Merging in Git is usually not history-sensitive. By this I mean: if you're merging branches A and B together, Git looks at the content at the tips of branches A and B, and the content of the common ancestor commit(s) of A and B, but it doesn't look at any commits inbetween. Git just does a 3-way merge. This can make merging more painful than it needs to be.

History-sensitive merging is a merge algorithm that does look at the commit history. It can automatically resolve conflicts in cases where non-history-sensitive merging won't. It can also present conflicts more readably: It can reduce the size of a conflict and show which upstream change conflicted with your local change.

This is a short "how to" for doing a history-sensitive merge in Git.

My case study is: Merging LLVM 3.4 into PNaCl's branch of LLVM, which I did recently.

The problem

PNaCl has a branch of LLVM with various patches applied. (As an aside, we should really upstream those patches, to reduce the difficulty of merging from upstream.) Before the merge, this branch was based on LLVM 3.3 (commit $FROM). We wanted to upgrade it to being based on LLVM 3.4 (commit $TO).

Simply doing

git merge $TO

produced about 160 conflicts, as counted by "git grep '<<<<<<<' | wc -l".

A large number of those conflicts occurred because pnacl-llvm contained various changes cherry-picked from upstream LLVM. Often those changes touched code that was later refactored upstream.
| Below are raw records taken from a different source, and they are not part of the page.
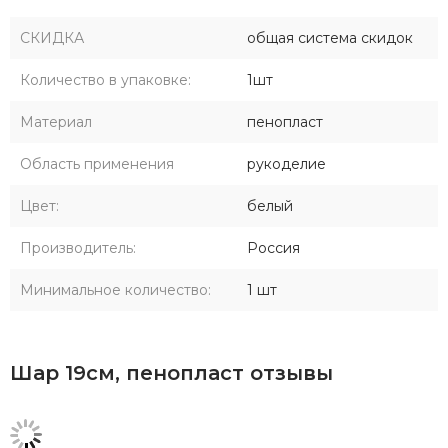
СКИДКА
общая система скидок
Количество в упаковке:
1шт
Материал
пенопласт
Область применения
рукоделие
Цвет:
белый
Производитель:
Россия
Минимальное количество:
1 шт
Шар 19см, пенопласт отзывы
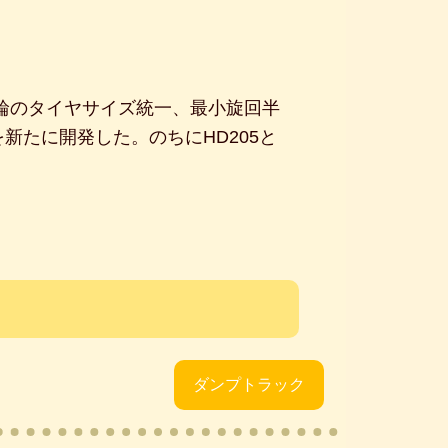
後輪のタイヤサイズ統一、最小旋回半
新たに開発した。のちにHD205と
ダンプトラック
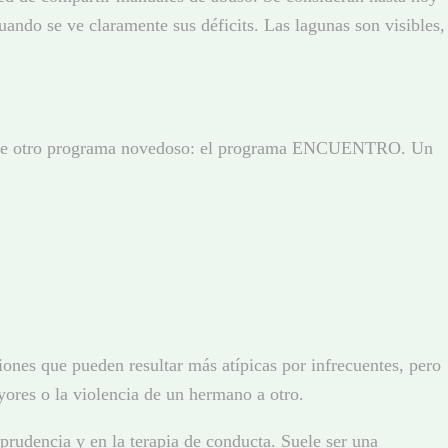
ando se ve claramente sus déficits. Las lagunas son visibles,
bló de otro programa novedoso: el programa ENCUENTRO. Un
ciones que pueden resultar más atípicas por infrecuentes, pero
yores o la violencia de un hermano a otro.
prudencia y en la terapia de conducta. Suele ser una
That will produce a conflict if we do a 3-way merge.

For example, pnacl-llvm cherry-picked various changes that add test files with "CHECK:" lines. Upstream later refactored these to "CHECK-LABEL:". If we do "git merge $TO", Git will see that the two branches added a file with the same name but different contents. Bam: that's a conflict. Git's 3-way merge doesn't look at the history, so it doesn't notice that both branches contain identical commits that add the file with a "CHECK:" line, and just one of the two branches later modifies that file.

A solution

We can do better just by telling Git to merge each upstream LLVM change one by one:

set -eu  # Stop on error
commits="$(git rev-list --reverse $FROM..$TO)"
for commit in $commits; do
  echo Merging $commit
  git merge --no-edit $commit
done

When this reaches a cherry-picked change, it should merge it with no conflict, and later merge the CHECK-LABEL refactoring with no conflict.

When this does hit a conflict -- i.e. when an upstream change conflicts with a local change -- it shows which upstream change conflicted. This provides more context for resolving the conflict.
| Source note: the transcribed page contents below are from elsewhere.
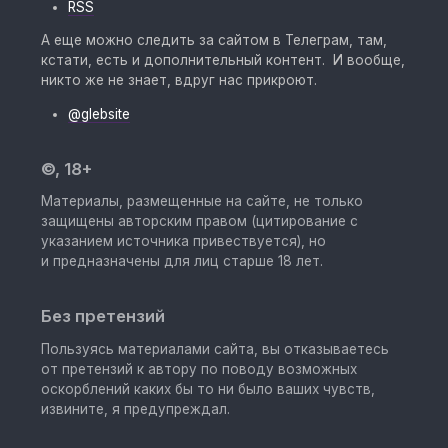
RSS
А еще можно следить за сайтом в Телеграм, там,
кстати, есть и дополнительный контент. И вообще,
никто же не знает, вдруг нас прикроют.
@glebsite
©, 18+
Материалы, размещенные на сайте, не только
защищены авторским правом (цитирование с
указанием источника привествуется), но
и предназначены для лиц старше 18 лет.
Без претензий
Пользуясь материалами сайта, вы отказываетесь
от претензий к автору по поводу возможных
оскорблений каких бы то ни было ваших чувств,
извините, я предупреждал.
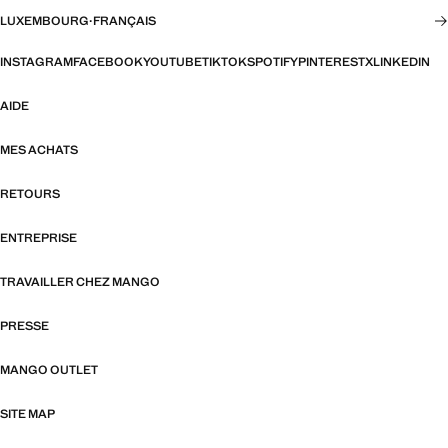
LUXEMBOURG
·
FRANÇAIS
INSTAGRAM
FACEBOOK
YOUTUBE
TIKTOK
SPOTIFY
PINTEREST
X
LINKEDIN
AIDE
MES ACHATS
RETOURS
ENTREPRISE
TRAVAILLER CHEZ MANGO
PRESSE
MANGO OUTLET
SITE MAP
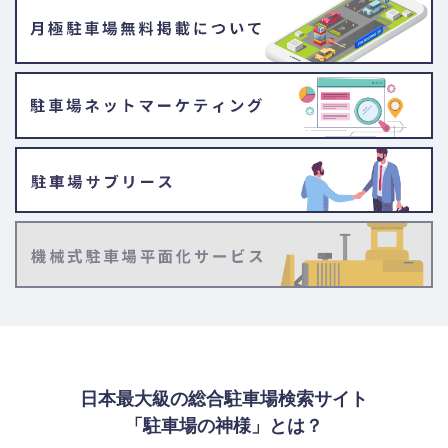
日本最大級の総合駐車場検索サイト
「駐車場の神様」とは？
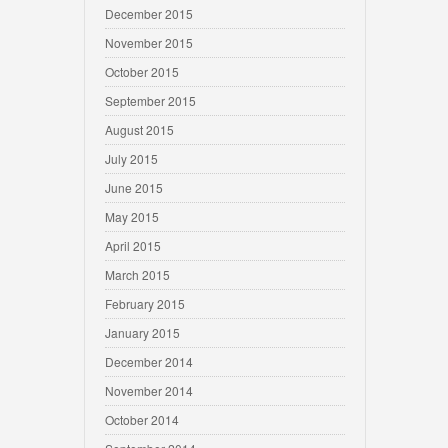
December 2015
November 2015
October 2015
September 2015
August 2015
July 2015
June 2015
May 2015
April 2015
March 2015
February 2015
January 2015
December 2014
November 2014
October 2014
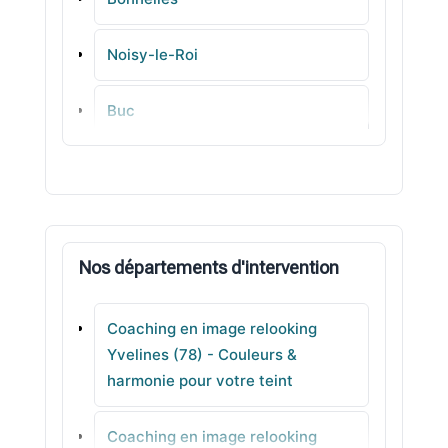
Noisy-le-Roi
Buc
Achères
Le Mesnil-le-Roi
Nos départements d'intervention
Freneuse
Coaching en image relooking
Villiers-Saint-Frédéric
Yvelines (78) - Couleurs &
harmonie pour votre teint
Bennecourt
Coaching en image relooking
Mézy-sur-Seine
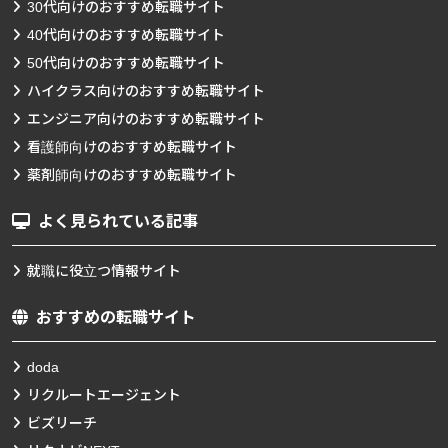
30代向けのおすすめ転職サイト
40代向けのおすすめ転職サイト
50代向けのおすすめ転職サイト
ハイクラス向けのおすすめ転職サイト
エンジニア向けのおすすめ転職サイト
看護師向けのおすすめ転職サイト
薬剤師向けのおすすめ転職サイト
よく見られている記事
就職に役立つ情報サイト
おすすめの転職サイト
doda
リクルートエージェント
ビズリーチ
This script is restartable. After you've resolved a conflict and git commit'd the resolution, it's fine to re-run the script. It will skip over the already-merged upstream changes.
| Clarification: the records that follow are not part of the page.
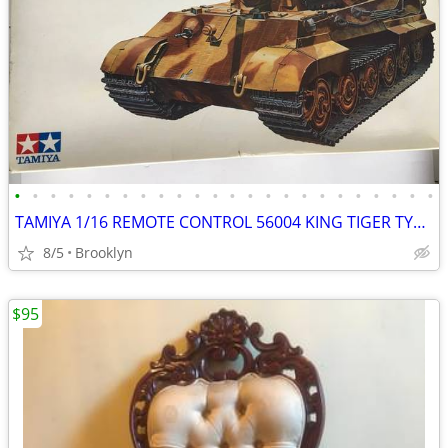
•
•
•
•
•
•
•
•
•
•
•
•
•
•
•
•
•
•
•
•
•
•
•
•
TAMIYA 1/16 REMOTE CONTROL 56004 KING TIGER TYPE VI GERMAN TANK RADIO
8/5
Brooklyn
$95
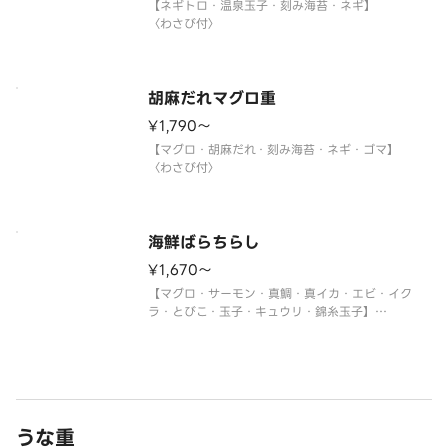
【ネギトロ・温泉玉子・刻み海苔・ネギ】
〈わさび付〉
胡麻だれマグロ重
¥1,790〜
【マグロ・胡麻だれ・刻み海苔・ネギ・ゴマ】
〈わさび付〉
海鮮ばらちらし
¥1,670〜
【マグロ・サーモン・真鯛・真イカ・エビ・イク
ラ・とびこ・玉子・キュウリ・錦糸玉子】
〈わさび付〉
※真鯛がトロビンチョウに変更になる場合がありま
す。
うな重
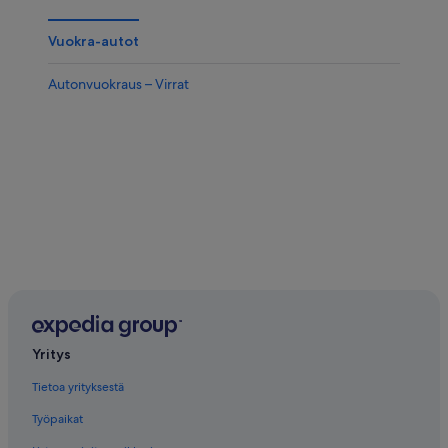
Vuokra-autot
Autonvuokraus – Virrat
Yritys
Tietoa yrityksestä
Työpaikat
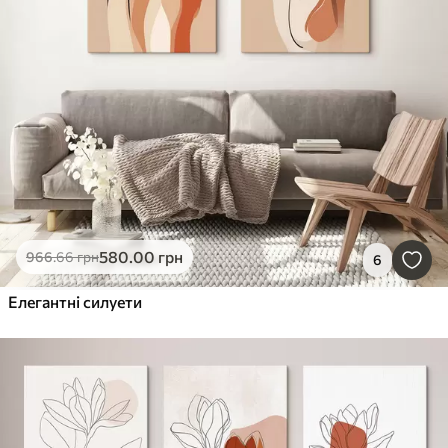
580
.00
грн
966
.66
грн
6
Елегантні силуети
This approach generates many small merges, usually with small conflicts, which can be resolved incrementally and committed to a branch. That is often easier than resolving a large set of conflicts resulting from one big merge, where it's also difficult to save or reuse a work-in-progress conflict resolution.

The one-by-one merge approach has some disadvantages. If a change is committed and reverted upstream, and conflicts with your local branch, you'll be prompted to resolve the conflict twice, back and forth. If you notice the change is committed, reverted and then re-applied upstream, it can be quicker to manually git merge the re-applied version.

Going faster

The script above goes quite slowly because it merges each change in turn. An optimisation is: explicitly merge only those upstream changes that modify files that our local branch also modifies (since all other upstream changes will be trivially merged).

set -eu  # Stop on error
files="$(git diff --name-only $FROM origin/master)"
# Relatively slow
git rev-list --reverse $FROM..$TO $files > tmp_commits_to_merge
echo $TO >> tmp_commits_to_merge  # Don't miss this commit

for commit in $(cat tmp_commits_to_merge); do
  echo Merging $commit
  git merge --no-edit $commit
done

Cleaning up

This approach produces a lot of Git merge commits. If you don't want to keep this history, you can squash the merges down into a single merge commit:

tree=$(git log --pretty=format:%T --no-walk HEAD)
commit=$(git commit-tree -m 'Commit message for merge...' \
    -p $(git merge-base HEAD origin/master) \
    -p $(git merge-base HEAD upstream/master) \
    $tree)
git push . $commit:my-merge

I believe the term "history-sensitive merge" comes from Darcs, a version control system which implements history-sensitive merging.